"""

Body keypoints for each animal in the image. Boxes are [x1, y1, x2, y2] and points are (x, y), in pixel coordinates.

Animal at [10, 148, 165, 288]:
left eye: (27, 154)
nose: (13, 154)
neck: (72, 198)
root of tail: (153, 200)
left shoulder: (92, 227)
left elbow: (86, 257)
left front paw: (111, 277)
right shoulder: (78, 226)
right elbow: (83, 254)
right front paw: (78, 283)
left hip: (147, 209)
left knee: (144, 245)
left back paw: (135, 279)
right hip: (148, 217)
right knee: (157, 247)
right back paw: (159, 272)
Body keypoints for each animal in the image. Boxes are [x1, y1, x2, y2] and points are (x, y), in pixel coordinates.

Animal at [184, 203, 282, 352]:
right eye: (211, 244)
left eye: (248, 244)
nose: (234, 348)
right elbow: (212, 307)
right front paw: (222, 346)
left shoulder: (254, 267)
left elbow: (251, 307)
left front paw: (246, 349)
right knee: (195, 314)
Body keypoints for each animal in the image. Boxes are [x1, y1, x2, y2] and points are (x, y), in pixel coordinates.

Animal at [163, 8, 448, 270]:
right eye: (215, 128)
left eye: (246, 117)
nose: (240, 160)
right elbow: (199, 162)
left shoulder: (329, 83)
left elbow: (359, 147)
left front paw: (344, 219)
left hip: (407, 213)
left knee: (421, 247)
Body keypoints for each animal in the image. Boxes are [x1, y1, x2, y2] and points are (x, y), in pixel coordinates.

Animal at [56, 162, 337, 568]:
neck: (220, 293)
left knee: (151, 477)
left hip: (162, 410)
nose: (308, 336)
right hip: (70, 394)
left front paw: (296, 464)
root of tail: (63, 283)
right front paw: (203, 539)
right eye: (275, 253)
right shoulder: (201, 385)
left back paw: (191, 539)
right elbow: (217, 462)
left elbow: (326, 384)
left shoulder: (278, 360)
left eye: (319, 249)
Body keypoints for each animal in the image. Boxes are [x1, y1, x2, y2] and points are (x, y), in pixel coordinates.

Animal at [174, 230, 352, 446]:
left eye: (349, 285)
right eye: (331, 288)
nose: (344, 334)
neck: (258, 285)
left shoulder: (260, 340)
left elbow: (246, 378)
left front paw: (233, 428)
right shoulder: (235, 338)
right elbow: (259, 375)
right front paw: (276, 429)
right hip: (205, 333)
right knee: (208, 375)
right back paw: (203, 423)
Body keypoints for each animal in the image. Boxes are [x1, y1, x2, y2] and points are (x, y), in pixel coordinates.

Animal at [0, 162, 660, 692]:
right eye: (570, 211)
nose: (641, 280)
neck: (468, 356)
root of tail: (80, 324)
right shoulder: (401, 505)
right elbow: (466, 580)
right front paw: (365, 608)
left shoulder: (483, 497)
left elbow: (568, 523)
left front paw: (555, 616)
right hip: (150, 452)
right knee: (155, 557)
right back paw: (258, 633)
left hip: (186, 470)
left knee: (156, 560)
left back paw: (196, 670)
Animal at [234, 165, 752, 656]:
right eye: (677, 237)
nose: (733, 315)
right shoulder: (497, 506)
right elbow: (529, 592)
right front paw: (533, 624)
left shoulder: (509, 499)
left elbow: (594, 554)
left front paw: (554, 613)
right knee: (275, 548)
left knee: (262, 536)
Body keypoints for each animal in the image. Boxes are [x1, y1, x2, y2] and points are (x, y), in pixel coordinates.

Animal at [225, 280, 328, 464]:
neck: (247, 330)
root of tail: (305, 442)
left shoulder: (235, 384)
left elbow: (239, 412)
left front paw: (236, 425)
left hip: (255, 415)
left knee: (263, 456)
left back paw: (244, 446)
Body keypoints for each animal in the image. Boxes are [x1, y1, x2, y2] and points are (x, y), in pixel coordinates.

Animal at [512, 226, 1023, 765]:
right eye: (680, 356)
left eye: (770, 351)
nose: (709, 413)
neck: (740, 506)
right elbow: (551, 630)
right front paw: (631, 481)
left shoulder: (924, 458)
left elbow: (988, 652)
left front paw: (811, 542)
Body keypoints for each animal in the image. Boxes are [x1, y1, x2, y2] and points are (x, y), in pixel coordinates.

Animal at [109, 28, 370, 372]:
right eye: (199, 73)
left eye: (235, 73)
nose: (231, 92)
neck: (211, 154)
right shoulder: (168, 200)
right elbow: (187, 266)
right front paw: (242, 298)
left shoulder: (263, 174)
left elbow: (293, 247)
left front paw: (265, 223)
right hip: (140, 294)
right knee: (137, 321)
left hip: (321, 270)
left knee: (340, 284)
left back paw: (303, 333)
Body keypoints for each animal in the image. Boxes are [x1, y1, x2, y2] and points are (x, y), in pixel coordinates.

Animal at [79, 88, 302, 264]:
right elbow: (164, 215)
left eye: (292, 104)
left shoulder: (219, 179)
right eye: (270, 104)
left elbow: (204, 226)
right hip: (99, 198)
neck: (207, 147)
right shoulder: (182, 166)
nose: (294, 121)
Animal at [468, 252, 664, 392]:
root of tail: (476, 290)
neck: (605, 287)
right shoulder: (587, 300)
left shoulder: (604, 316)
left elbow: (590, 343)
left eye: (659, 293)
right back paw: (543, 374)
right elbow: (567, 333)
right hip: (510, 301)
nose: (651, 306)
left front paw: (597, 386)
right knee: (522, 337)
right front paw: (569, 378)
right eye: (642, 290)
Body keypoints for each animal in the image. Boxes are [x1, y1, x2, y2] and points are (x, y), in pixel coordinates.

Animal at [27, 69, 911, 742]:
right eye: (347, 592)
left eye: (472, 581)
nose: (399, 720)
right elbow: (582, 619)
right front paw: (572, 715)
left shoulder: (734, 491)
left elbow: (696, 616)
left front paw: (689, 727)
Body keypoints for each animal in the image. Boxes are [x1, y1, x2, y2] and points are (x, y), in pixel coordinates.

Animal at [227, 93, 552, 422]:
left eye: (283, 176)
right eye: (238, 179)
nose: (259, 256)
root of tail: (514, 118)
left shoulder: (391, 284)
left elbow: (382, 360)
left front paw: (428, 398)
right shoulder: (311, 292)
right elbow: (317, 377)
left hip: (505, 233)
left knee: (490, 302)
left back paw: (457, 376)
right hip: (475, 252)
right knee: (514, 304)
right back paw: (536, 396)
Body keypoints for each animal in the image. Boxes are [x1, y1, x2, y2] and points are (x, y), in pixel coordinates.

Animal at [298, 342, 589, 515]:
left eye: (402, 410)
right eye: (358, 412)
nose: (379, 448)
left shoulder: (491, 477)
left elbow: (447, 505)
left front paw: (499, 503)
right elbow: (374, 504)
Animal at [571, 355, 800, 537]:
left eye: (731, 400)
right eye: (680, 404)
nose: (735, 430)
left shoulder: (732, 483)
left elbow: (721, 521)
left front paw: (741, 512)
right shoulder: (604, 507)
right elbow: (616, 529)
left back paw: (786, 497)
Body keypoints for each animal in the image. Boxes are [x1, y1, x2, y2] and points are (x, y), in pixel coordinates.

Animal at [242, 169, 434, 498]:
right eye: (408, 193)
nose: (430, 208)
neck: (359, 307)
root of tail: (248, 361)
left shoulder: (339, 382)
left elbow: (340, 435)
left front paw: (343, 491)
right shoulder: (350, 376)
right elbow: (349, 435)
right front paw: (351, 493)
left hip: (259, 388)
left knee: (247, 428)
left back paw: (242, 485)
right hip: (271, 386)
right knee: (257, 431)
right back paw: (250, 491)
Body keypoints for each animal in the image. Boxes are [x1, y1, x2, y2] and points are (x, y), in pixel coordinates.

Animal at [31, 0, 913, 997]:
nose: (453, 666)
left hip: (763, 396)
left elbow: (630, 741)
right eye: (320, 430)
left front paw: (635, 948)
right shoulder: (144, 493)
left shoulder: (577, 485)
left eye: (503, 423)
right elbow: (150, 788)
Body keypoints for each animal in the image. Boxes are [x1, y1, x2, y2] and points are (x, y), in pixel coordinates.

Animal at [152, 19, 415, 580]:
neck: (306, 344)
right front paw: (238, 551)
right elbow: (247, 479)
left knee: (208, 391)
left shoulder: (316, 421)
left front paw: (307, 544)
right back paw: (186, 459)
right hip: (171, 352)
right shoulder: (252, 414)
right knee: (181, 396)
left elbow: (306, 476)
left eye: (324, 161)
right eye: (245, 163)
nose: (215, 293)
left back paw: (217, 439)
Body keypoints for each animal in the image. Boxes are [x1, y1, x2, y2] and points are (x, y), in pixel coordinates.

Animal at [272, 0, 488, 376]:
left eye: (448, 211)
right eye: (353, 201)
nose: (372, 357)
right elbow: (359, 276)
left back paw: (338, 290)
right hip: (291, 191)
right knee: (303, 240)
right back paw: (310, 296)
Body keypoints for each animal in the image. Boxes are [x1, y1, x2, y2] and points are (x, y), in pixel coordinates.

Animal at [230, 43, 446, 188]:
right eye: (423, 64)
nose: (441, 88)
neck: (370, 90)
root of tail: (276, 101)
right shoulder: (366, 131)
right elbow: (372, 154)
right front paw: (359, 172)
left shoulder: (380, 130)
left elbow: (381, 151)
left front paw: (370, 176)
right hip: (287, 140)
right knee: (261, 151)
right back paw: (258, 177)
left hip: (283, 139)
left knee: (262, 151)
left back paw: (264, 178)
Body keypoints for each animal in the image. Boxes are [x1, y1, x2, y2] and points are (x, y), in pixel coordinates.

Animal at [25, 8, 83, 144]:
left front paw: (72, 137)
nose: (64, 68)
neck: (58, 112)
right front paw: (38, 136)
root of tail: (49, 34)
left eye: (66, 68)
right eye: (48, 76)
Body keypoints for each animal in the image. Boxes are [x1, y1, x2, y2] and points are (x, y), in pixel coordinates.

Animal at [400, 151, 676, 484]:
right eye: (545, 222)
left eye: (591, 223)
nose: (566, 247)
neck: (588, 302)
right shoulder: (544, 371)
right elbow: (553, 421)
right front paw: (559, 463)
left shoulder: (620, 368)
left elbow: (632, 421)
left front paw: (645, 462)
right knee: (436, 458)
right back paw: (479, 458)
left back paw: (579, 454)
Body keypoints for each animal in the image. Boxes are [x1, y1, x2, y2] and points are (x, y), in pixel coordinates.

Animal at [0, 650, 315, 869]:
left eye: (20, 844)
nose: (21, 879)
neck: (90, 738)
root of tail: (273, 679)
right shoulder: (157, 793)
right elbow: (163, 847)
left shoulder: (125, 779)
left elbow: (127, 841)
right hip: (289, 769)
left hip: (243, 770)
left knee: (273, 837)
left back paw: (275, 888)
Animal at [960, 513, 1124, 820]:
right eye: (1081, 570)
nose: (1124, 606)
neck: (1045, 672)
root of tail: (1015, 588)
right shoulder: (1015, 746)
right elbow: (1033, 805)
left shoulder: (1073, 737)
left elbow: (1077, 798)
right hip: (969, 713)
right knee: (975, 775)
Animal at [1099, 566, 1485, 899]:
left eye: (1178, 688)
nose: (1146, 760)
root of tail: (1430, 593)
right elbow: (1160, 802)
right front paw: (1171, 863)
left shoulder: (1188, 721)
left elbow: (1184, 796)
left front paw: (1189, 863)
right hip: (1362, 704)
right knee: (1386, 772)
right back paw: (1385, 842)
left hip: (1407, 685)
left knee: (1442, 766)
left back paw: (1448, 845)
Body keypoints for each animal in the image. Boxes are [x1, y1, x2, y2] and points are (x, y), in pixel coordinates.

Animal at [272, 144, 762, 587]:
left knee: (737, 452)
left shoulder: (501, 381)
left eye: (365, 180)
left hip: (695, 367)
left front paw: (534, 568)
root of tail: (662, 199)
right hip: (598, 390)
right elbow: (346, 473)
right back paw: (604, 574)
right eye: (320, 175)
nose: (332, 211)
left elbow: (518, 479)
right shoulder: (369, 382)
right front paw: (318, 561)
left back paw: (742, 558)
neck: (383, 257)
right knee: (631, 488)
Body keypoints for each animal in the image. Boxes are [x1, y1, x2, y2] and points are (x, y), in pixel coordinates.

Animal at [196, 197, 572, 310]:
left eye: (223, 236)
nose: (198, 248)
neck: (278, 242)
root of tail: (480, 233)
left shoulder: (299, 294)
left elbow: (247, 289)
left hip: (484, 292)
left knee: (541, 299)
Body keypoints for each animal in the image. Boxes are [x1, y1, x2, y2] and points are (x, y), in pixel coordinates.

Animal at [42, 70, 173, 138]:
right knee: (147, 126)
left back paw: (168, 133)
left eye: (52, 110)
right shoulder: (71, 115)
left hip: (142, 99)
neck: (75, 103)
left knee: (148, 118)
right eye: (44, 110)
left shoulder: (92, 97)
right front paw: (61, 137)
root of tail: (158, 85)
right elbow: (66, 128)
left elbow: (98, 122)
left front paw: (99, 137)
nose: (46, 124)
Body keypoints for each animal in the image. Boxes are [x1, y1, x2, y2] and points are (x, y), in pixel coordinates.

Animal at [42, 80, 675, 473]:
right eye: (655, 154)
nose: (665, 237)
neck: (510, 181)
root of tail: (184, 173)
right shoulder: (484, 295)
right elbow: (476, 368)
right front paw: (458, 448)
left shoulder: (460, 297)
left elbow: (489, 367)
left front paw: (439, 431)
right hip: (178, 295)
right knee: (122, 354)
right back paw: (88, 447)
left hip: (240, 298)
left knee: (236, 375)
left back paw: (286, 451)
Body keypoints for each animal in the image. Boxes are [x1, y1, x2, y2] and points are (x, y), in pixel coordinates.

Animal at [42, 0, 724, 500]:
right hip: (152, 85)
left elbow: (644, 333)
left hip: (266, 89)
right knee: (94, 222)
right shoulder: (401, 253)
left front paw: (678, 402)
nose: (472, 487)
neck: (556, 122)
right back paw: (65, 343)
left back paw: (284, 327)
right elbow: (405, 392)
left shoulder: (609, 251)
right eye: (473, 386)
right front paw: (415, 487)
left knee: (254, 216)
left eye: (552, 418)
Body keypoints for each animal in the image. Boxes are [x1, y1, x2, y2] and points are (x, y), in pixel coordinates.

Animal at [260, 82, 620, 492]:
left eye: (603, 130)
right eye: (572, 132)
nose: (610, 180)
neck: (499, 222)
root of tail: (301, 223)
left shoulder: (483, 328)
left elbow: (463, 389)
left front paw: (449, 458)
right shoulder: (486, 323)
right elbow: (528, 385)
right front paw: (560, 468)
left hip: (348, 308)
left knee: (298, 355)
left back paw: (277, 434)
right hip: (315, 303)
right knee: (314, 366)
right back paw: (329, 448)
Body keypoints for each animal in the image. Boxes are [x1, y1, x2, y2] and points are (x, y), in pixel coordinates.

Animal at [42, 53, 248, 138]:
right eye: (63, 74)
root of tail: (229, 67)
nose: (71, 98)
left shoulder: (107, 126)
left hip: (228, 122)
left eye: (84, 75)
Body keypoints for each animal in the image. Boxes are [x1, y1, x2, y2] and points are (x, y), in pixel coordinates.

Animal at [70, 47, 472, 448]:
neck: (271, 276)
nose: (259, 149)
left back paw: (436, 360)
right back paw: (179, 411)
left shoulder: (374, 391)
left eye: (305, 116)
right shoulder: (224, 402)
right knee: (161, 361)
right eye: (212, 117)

"""

Give back exactly the lines of the listing above that run from the line with "right hip: (598, 390)" to the line with "right knee: (631, 488)", inclusive.

right hip: (598, 390)
right elbow: (346, 473)
right back paw: (604, 574)
right eye: (320, 175)
nose: (332, 211)
left elbow: (518, 479)
right shoulder: (369, 382)
right front paw: (318, 561)
left back paw: (742, 558)
neck: (383, 257)
right knee: (631, 488)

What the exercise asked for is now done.